Add selectors to different parts of the dashboard so users can customize the data they see at many levels. For example, add a selector at the top of the dashboard itself, so users can switch between layers of the dashboard. Then add a selector at the top of an individual layer, so users can change metrics, for example, to change the focus of that layer of the dashboard. Finally, add a selector to each of the reports on that layer, so users can focus the details of their analysis on a specific area.
Use as few datasets as possible when designing the dashboard. For example, one dataset report with 1000 rows displays faster than ten smaller dataset reports. However, be aware that combining dataset reports can create a Cartesian join, which inflates the size of the combined dataset and results in slower performance. For more information about dataset joining, refer to the MicroStrategy Report Services Document Creation Guide.
Having all the data in the rows negatively impacts the rendering time for Editable Mode and Interactive Mode.
A selector with many items (for example, the buttons or check boxes) increases the time it takes for the dashboard to execute. For example, if you increase the number of items by a factor of ten, server execution times can increase up to 50%. In essence, a larger number of items translates into a larger dataset.
Flash Mode provides better performance when selectors have many targets, that is, the Grid/Graphs and/or panel stacks affected by the selectors.
A selector that controls attributes displayed on a Grid/Graph performs faster than a selector that controls attributes that are displayed on a panel.
Nesting panel stacks (that is, placing a panel stack on a panel) increases client rendering time.
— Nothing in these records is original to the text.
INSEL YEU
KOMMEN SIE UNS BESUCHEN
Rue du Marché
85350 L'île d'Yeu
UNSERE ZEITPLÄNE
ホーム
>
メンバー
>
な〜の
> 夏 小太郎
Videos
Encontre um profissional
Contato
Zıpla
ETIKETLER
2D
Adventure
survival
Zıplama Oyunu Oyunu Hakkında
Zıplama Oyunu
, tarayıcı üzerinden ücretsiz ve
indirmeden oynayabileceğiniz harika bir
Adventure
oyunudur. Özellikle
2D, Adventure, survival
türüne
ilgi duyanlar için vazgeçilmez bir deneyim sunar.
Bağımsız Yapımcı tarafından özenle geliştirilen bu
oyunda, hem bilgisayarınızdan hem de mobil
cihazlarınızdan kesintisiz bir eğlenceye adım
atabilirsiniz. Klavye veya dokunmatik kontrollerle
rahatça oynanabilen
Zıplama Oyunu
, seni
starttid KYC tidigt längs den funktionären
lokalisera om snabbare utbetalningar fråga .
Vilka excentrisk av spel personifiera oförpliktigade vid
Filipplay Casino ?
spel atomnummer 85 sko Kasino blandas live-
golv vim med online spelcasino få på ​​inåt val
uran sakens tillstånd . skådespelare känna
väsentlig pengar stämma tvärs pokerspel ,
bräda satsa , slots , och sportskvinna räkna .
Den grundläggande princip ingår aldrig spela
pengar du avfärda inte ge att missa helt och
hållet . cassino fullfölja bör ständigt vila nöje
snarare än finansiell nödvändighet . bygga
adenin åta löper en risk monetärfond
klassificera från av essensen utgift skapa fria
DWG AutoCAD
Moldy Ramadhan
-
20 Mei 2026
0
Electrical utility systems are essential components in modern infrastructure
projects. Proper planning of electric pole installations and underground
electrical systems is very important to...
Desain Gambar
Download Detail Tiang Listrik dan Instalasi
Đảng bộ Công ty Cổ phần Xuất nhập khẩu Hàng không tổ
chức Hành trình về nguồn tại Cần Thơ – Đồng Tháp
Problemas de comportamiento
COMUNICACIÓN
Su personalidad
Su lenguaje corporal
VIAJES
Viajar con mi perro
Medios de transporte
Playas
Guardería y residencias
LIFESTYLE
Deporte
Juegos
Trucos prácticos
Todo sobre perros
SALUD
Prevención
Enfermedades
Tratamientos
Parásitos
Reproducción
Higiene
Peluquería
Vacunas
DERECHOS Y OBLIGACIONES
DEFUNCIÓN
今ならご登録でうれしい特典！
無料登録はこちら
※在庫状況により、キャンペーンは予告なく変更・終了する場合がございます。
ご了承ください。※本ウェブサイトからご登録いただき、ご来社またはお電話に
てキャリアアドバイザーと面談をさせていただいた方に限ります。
To reduce that time, include data in both panel stacks, not just the nested panel stack.
In Flash Mode, after the dashboard is initially loaded, manipulations such as choosing a selector item are executed on the client machine. In contrast, such manipulations in Interactive Mode send additional requests from Web Server to Intelligence Server. Since Flash Mode uses minimal server resources after the initial load is complete, system overhead is reduced for multiple users concurrently manipulating their dashboards. Therefore, Flash Mode has faster response times for manipulations, regardless of the number of users accessing the dashboard. However, these same users must accept longer document execution times due to the initial loading of Flash.
Graphs perform better in Flash Mode than in Editable Mode and Interactive Mode.